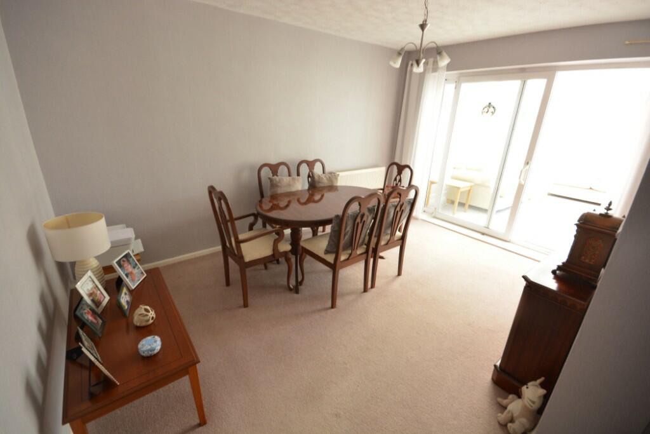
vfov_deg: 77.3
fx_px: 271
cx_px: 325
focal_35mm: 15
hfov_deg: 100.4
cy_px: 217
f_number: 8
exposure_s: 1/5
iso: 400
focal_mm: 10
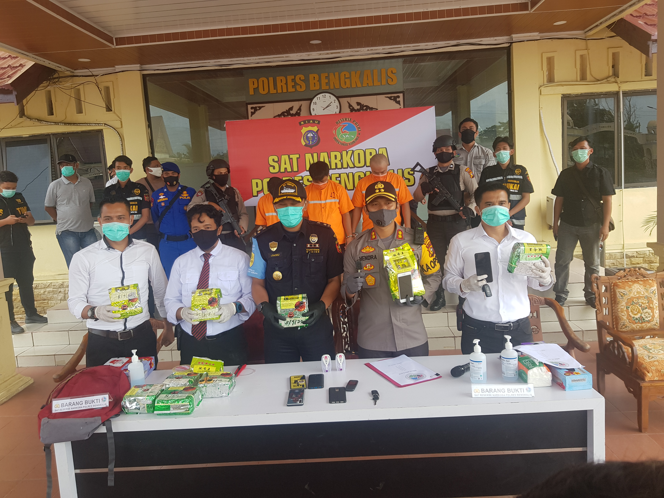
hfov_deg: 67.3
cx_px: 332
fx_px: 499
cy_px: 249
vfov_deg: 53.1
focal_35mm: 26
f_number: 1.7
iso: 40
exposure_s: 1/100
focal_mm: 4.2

************

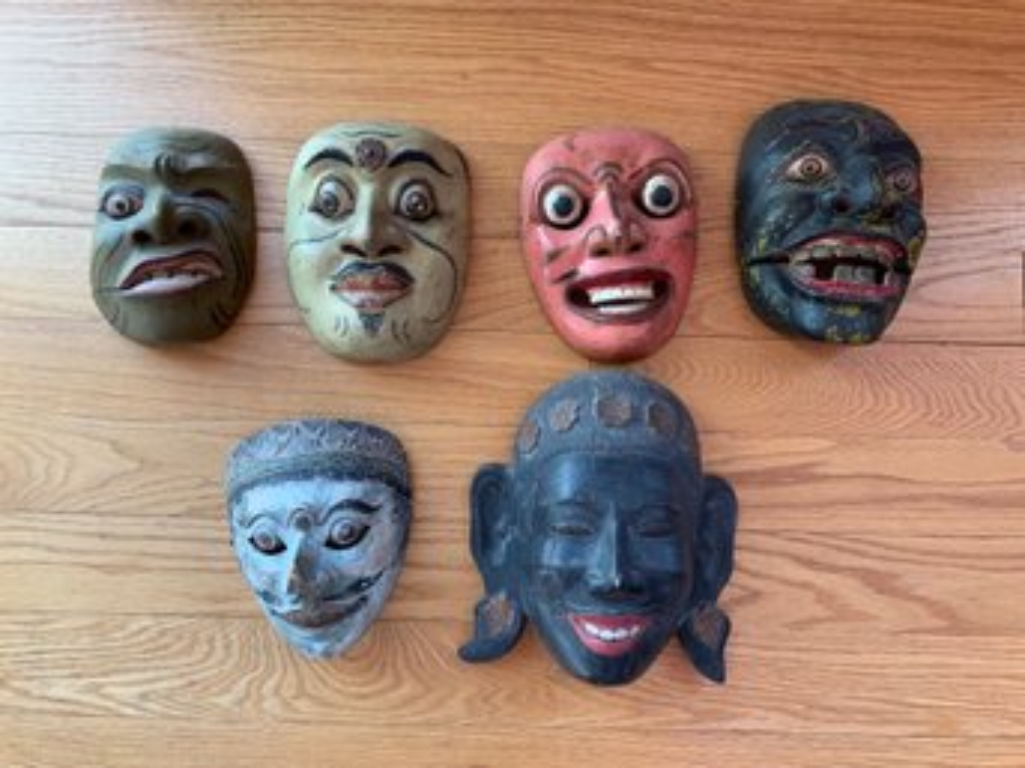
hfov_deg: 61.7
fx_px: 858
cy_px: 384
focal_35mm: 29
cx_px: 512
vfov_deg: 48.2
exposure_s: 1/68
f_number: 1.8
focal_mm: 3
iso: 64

************

Copy only this from above: the line containing "vfov_deg: 77.3", the line containing "focal_mm: 4.2", and all lines between, printed exactly. Leave out the pictures.

vfov_deg: 77.3
fx_px: 271
cx_px: 325
focal_35mm: 15
hfov_deg: 100.4
cy_px: 217
f_number: 8
exposure_s: 1/5
iso: 400
focal_mm: 10
hfov_deg: 67.3
cx_px: 332
fx_px: 499
cy_px: 249
vfov_deg: 53.1
focal_35mm: 26
f_number: 1.7
iso: 40
exposure_s: 1/100
focal_mm: 4.2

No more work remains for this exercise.